L’exposition Victoire 1918 – Les 100 derniers jours portant sur la campagne des 100 derniers jours de la guerre sera à l’affiche pour informer le public sur les nombreuses batailles auxquelles les bataillons canadiens ont participé dans les trois derniers mois du conflit. L’imaginaire canadien ignore beaucoup de détails sur les 100 derniers jours de la Guerre, selon l’historien.
Une exposition colorée
Pour Tim Cook, l’aspect le plus impressionnant que nous réservent les conservateurs du Musée est la coloration de clichés pris durant la Guerre. « À la Première Guerre Mondiale, 100 ans passés, ce sont toutes des photos en noir et blanc. Lorsqu’on les colorie, elles deviennent très différentes, elles nous ressemblent à nous. Je crois qu’il y aura une connection pour que les gens d’aujourd’hui réfléchissent à ces Canadiens qui sont tous décédé », explique-t-il.
Bien que l’exposition se penche sur les batailles, elle sera nuancée par le coût de toute cette violence pour la société canadienne. Ce ne sont pas moins de 45 000 soldats qui ont péri durant ces 100 derniers jours. « Il y aura un élément puissant sur la manière dont les soldats ont été blessés, on fait face à la situation et ont continué à avancer. »
Une vision globale de la guerre
« C’est notre travail d’éduquer et de partager l’histoire militaire du Canada, mais nous voyons cela de manière très large. Ce n’est pas uniquement à propos des soldats ni des armes et des tactiques, mais plutôt sur l’impact de la guerre sur la société canadienne », explique Cook. Le travail des femmes lors de la Première Guerre Mondiale fera également partie de cette exposition.
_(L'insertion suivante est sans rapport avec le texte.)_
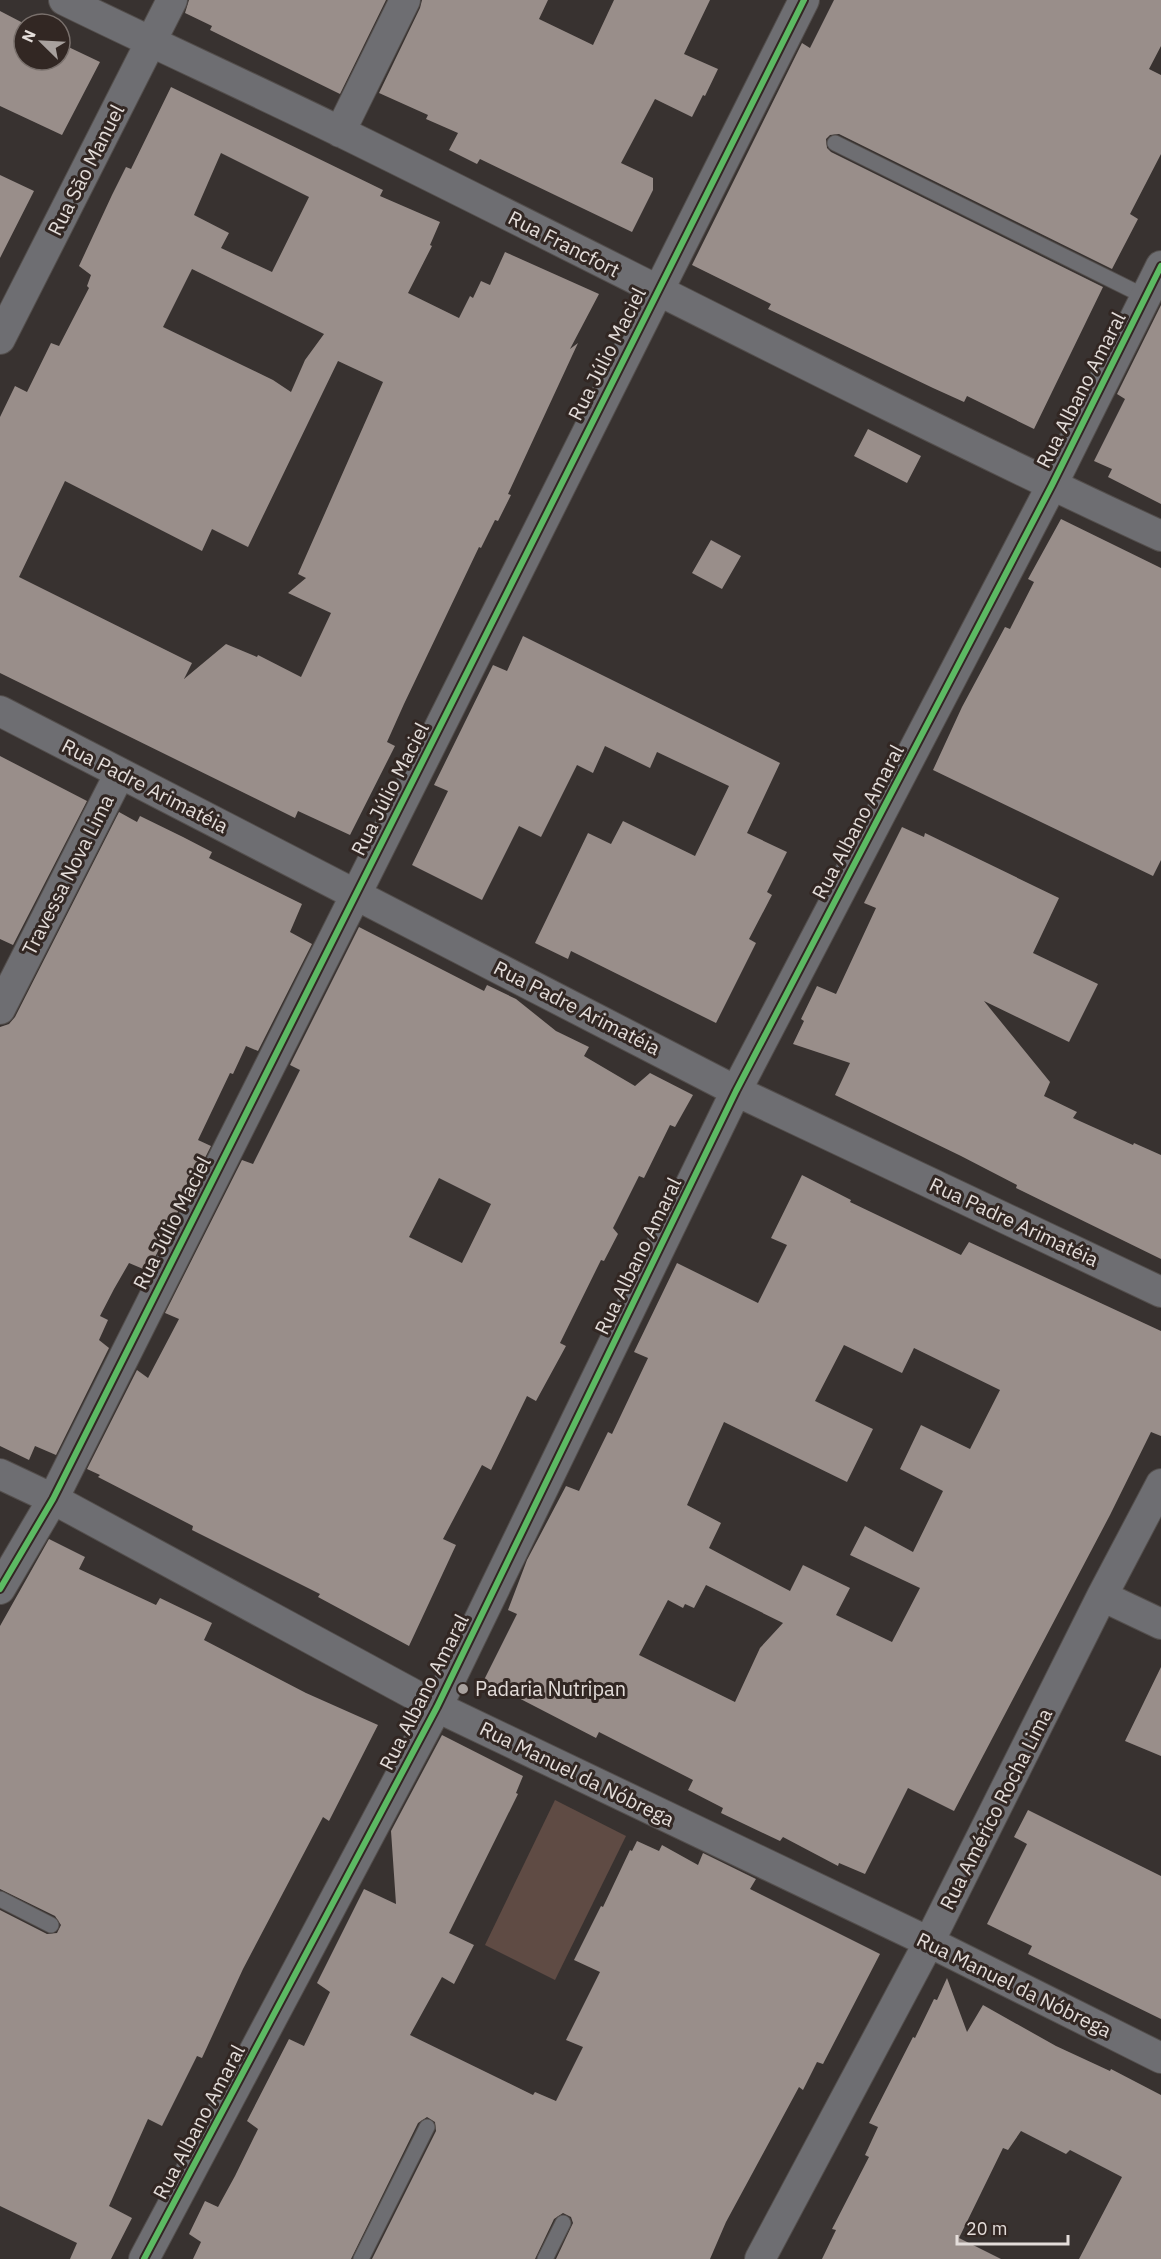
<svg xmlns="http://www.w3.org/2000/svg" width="1161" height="2259" viewBox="0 0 1161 2259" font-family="'IBM Plex Sans',sans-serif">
<rect width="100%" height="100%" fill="#383230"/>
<!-- green -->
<path fill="#5f4b44" d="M555,1800L626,1836L555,1980L485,1945Z"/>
<!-- building -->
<path fill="#998e8a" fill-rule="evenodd" d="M189,0H386L340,94L210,30L212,26L185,13Z
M422,0H548L539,19L593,45L614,0H710L684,54L718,69L705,96L703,95L692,117L655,99L621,163L653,178V190L632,232L480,159L477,164L449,150L458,133L426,119L428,115L379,93L420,8Z
M834,0H1161V46L1149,69L1161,75V154L1130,214L1138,219L1112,269L839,134L830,135L826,139L827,148L831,152L1103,287L1034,429L967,396L964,402L933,388L768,309L771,304L692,265L802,43L810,48Z
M0,11L25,24L24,60H60V43L100,62L62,135L0,106Z
M171,87L383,190L380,196L440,222L430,245L432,246L408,293L459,318L470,296L473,298L481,281L490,285L505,252L599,294L570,349L578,343L508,494L511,495L498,521L495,520L481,548L479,547L404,704L387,742L395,746L350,835L298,811L295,818L0,673V417L15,386L27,392L51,343L59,346L89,288L87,286L91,275L79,266L112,195L126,167L131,169ZM221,153L309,197L272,272L221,248L229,233L194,215ZM192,269L324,334L305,360L291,392L273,380L163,327ZM338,361L383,382L298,574L306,578L288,593L331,613L301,677L258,655L257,657L226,644L184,679L192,663L19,577L65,481L202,551L212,529L248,547Z
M0,175L34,191L0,258Z
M1161,305V504L1108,477L1112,469L1094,461L1125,399L1117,394Z
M868,429L921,456L907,483L854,456Z
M1061,519L1161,568V860L1153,876L933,770L962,707L1005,627L1010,629L1034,582L1028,579Z
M711,540L741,556L722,589L692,573Z
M523,636L780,763L747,833L787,852L767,892L772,895L749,939L756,943L716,1023L571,951L568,959L535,943L588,833L611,844L623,821L695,856L729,786L657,752L650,768L605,746L593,773L577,765L541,837L519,826L482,900L412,865L448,791L434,785L493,665L507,671Z
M0,756L87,801L13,945L0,939Z
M119,812L137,822L140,816L183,837L212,852L209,858L302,904L290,932L312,944L258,1051L246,1046L233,1074L230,1073L198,1140L211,1146L148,1271L129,1263L114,1289L100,1316L108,1320L99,1340L109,1348L56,1455L35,1446L29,1460L0,1446V1027L9,1024L15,1017Z
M902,827L924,837L925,833L1059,898L1033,953L1098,984L1069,1042L984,1001L1050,1082L1044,1096L1077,1112L1073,1118L1133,1145L1134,1143L1161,1155V1259L1016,1188L1017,1185L961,1156L835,1095L850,1063L793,1044L804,1021L801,1019L817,986L836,994L876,908L864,903Z
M359,927L484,991L487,985L516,999L556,1031L589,1047L584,1056L635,1086L650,1073L693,1095L675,1127L670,1125L644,1178L639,1176L613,1228L618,1234L604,1261L601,1260L560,1343L566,1346L536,1401L527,1396L491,1470L482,1465L443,1539L456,1545L409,1646L318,1597L320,1594L192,1530L193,1526L98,1477L100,1475L87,1469L137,1370L148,1378L179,1319L165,1313L242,1160L253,1164L300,1070L290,1065ZM439,1178L491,1204L462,1263L409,1237Z
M802,1175L851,1200L850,1202L961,1255L969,1242L1161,1331V1436L1151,1432L1110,1515L954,1811L908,1788L865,1874L839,1863L838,1866L783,1837L780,1841L721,1813L723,1808L688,1790L693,1780L599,1732L596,1738L484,1680L517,1614L508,1610L527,1560L566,1486L579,1491L608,1432L612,1434L648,1358L634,1352L677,1263L758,1303L787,1245L771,1238ZM844,1345L902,1373L914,1348L1000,1390L970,1449L921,1425L900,1469L943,1491L913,1552L865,1526L850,1555L920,1588L892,1642L836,1615L850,1588L803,1565L790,1591L709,1548L721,1523L687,1505L724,1422L847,1482L873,1429L815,1401ZM706,1585L783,1623L760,1648L735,1702L639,1655L668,1600L683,1608L685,1604L694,1608Z
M49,1539L85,1557L79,1569L156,1605L160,1598L212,1623L204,1640L306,1693L378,1725L329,1821L323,1817L243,1969L202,2058L197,2056L162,2126L148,2119L109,2206L132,2218L111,2259H70L77,2243L0,2206V1910L47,1934L57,1933L61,1925L55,1916L0,1889V1626Z
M1161,1667V1756L1125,1741Z
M442,1735L523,1776L516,1793L518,1794L449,1933L474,1945L454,1984L442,1977L410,2035L533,2095L535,2092L556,2101L583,2047L566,2040L600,1972L574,1960L601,1906L603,1907L630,1850L632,1851L637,1841L659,1851L662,1845L698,1865L703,1853L756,1879L750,1889L880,1954L823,2064L817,2062L803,2090L799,2087L726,2222L710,2259H556L573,2223L571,2217L563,2213L554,2219L535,2259H372L436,2131L435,2122L427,2117L418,2123L351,2259H193L201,2242L189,2234L205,2201L218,2207L235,2176L258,2129L247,2121L289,2039L304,2046L330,1992L317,1983L364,1889L396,1904L391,1831Z
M1028,1810L1161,1876V2019L1028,1954L1032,1946L987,1924L1027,1844L1014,1837Z
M947,1978L967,2032L983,2005L1056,2046L1110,2071L1111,2069L1161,2095V2259H1079L1122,2177L1070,2150L1066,2154L1021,2131L1008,2150L1003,2148L959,2238L1001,2259H822L836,2230L832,2229L869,2157L865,2155L878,2127L869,2123L913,2037L915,2038L934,1999L937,2000Z"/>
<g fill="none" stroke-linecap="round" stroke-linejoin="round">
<!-- lane casing -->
<g stroke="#534e4c" stroke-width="17">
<path id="lane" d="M835,143L1146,297
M0,1899L51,1925
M361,2259L427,2127
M545,2259L563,2223"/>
</g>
<!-- street casing -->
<g stroke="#534e4c" stroke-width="32">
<path id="street" d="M64,0C156,45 249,87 341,132C614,266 884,408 1161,536
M340,132L405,0
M0,339L172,0
M0,711L736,1091L1161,1292
M0,1009L120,773
M0,1474L53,1499L437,1707L929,1942L1161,2058
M0,1589L53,1499L804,0
M1102,1596L1161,1624
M144,2259L437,1707L736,1091L1052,485L1161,266
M760,2259L929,1942L1102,1596L1161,1484"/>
</g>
<!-- lane -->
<use href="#lane" stroke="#6e6e72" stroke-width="15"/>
<!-- street -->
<use href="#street" stroke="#6e6e72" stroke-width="30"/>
<!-- cycleway casing -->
<g stroke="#322723" stroke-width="10">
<path id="cycleway" d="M0,1589L53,1499L804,0
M144,2259L437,1707L736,1091L1052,485L1161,266"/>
</g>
<!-- cycleway -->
<use href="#cycleway" stroke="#5cba63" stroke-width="6"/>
</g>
<!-- markers -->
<circle fill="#a8a19e" stroke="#322723" stroke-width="2" cx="463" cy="1689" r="6"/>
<g text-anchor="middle" stroke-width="6" stroke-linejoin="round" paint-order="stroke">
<!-- street labels -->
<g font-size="20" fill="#e4ddda" stroke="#322723">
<text transform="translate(86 170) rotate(-63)" y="7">Rua São Manuel</text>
<text transform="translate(564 244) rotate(27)" y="7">Rua Francfort</text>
<text transform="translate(607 354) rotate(-63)" y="7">Rua Júlio Maciel</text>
<text transform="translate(1081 390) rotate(-63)" y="7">Rua Albano Amaral</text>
<text transform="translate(145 786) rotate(27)" y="7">Rua Padre Arimatéia</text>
<text transform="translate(390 789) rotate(-63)" y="7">Rua Júlio Maciel</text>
<text transform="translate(858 822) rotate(-62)" y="7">Rua Albano Amaral</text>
<text transform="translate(68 875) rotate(-63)" y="7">Travessa Nova Lima</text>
<text transform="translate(577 1008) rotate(27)" y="7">Rua Padre Arimatéia</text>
<text transform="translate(1014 1222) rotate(25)" y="7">Rua Padre Arimatéia</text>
<text transform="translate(172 1223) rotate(-63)" y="7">Rua Júlio Maciel</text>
<text transform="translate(638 1256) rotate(-64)" y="7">Rua Albano Amaral</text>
<text transform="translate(424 1692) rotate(-63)" y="7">Rua Albano Amaral</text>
<text transform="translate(577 1774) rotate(26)" y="7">Rua Manuel da Nóbrega</text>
<text transform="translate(996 1809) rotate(-63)" y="7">Rua Américo Rocha Lima</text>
<text transform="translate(1014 1985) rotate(26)" y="7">Rua Manuel da Nóbrega</text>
<text transform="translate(199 2122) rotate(-62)" y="7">Rua Albano Amaral</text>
</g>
<!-- poi labels -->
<g font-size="20" fill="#e4ddda" stroke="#322723" text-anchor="start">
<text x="475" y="1696">Padaria Nutripan</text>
</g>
</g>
<!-- north arrow -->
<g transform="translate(42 42) rotate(294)"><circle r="28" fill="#322723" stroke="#79706c" stroke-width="1.5"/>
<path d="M0-4.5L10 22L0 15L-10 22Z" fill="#a8a19e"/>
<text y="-9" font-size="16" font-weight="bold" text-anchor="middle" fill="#e4ddda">N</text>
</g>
<!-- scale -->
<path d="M957 2235v9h111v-9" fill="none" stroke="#e4ddda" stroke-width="3"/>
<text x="966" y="2235" font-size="18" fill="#e4ddda" stroke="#322723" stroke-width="4.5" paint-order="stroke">20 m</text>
</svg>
À l’occasion de l’anniversaire de la fin de la PGM, une série de conférences intitulée Le monde en guerre ‒ Série de conférenciers internationaux organisée par Jack Granatstein et Tim Cook débutera le 8 août, à 19 h 30, à la galerie LeBreton. La première conférence portera sur l’impact du conflit à l’intérieur du Canada en soi. se penchera donc sur « les tensions entre les Canadiens-français et les Canadiens-anglais, entre les populations rurales et urbaines, entre parents endeuillés » alors que Cook dressera un portrait des batailles importantes.
L’héritage de la Première Guerre Mondiale
Le 9 novembre prochain, l’historien Tim Cook offrira une deuxième conférence sur le legs de la PGM et l’impact de celle-ci qui continue d’influencer le Canada aujourd’hui. « Mais pourquoi nous en soucions nous encore? Pourquoi est-ce que, 100 ans plus tard, nous continuons d’en parler? » s’interroge l’historien. Les monuments ne sont pas les seuls vestiges de la guerre 1914-1918, loin de là, c’est ce que l’historien exposera le 8 novembre prochain.